Another three-point loss would be the next-best thing to a victory for this season’s Pitt team, but it might be difficult for Harper to believe that.
It was Harper who missed a 33-yard field goal try that would have won the game in the second overtime after Pitt’s Jarred Holley recovered Notre Dame running back Cierre Wood’s fumble in the end zone.
Harper made 31 kicks before that miss and seven after it, including what he calls the toughest of his career minutes later. The one that sailed wide right is the one that sticks.
“Honestly, it’s probably one we will never get over,” he said. “You can shake it off, but deep down that was a tough one.”
“I tried to slow down as much as I could,” Harper said, “couldn’t really get as much on it as I wanted to, just sailed a little right, definitely one I thought about a lot.”

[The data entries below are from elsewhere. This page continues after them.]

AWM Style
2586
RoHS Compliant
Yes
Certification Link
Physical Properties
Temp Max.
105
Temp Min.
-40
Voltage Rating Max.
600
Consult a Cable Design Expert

Harper kicked four field goals in that game (two in overtime), representing nearly half of Pitt’s point total. The offense was led by running back Ray Graham, who finished with 172 yards, but it stalled repeatedly after the third quarter.
“We’re in that position because of (Harper),” said Shanahan,a Norwin graduate. “The funny part is I know, personally, me, I dropped a few passes that game and that still kind of haunts me to this day. We all know that game could have been won or lost before that.”
Mere moments after Harper’s miss, he was called out to try another in the third overtime. This one was good from 44 yards.
“The pressure on that one was, that was probably the hardest kick of my career,” he said, “and to be able to knock one through the pipes …”
He pauses, recalling the moment.
“That’s the one no one really remembers, but I know deep down I was able to suck it up and man up and come back strong. It’s tough when it comes down to one kick that everybody remembers. Hey, that’s the job of a kicker and that’s the life you sign up for.”
The game had many momentum shifts, dramatic moments and, finally, the clincher when Notre Dame quarterback Everett Golson scored on a 1-yard plunge.
Actually, Harper’s miss shouldn’t have counted, at least, according to a strict interpretation of the rules. Notre Dame had two players on the field wearing jersey No. 2 – Bennett Jackson and Chris Brown – but no one noticed at the time.
“A coaching mistake,” coach Brian Kelly told the Chicago Tribune the next day.
Speaking to reporters after the game in the bowels of Notre Dame Stadium, Pitt quarterback Tino Sunseri said, “We missed a field goal. That’s why we lost.”
A Pitt official immediately reminded Sunseri that he had just put the entire burden of defeat on the shoulders of a teammate and a friend.
Reporters were summoned back and Sunseri amended his remarks by saying, in part, “The team lost today and we have to keep on focusing on the team.”
Harper took it all in stride.
“It had to be tough to be a quarterback with a lot of eyes on you and being that close to winning, as well,” Harper said. “It was a tough time for all of us.”
Harper said he got nothing but support in the locker room.
“It’s more than football,” he said. “It’s a testament to how close we really were and we still are.”
Harper had NFL tryouts with the Miami Dolphins and Cleveland Browns, but he said he hasn’t kicked a football since the day before the 2013 NFL Draft.
“I was, ‘OK, I have to go get a job now.’ ”
He said genetics might force his son to eventually become a kicker or a golfer. “My wife and I aren’t the biggest people,” he said.
To that end, among the gifts at Kristin’s recent baby shower was a football. Harper can see himself some day teaching his son to kick.
If he gets good at it, Harper said, “He can go kick at any college, except for Notre Dame.”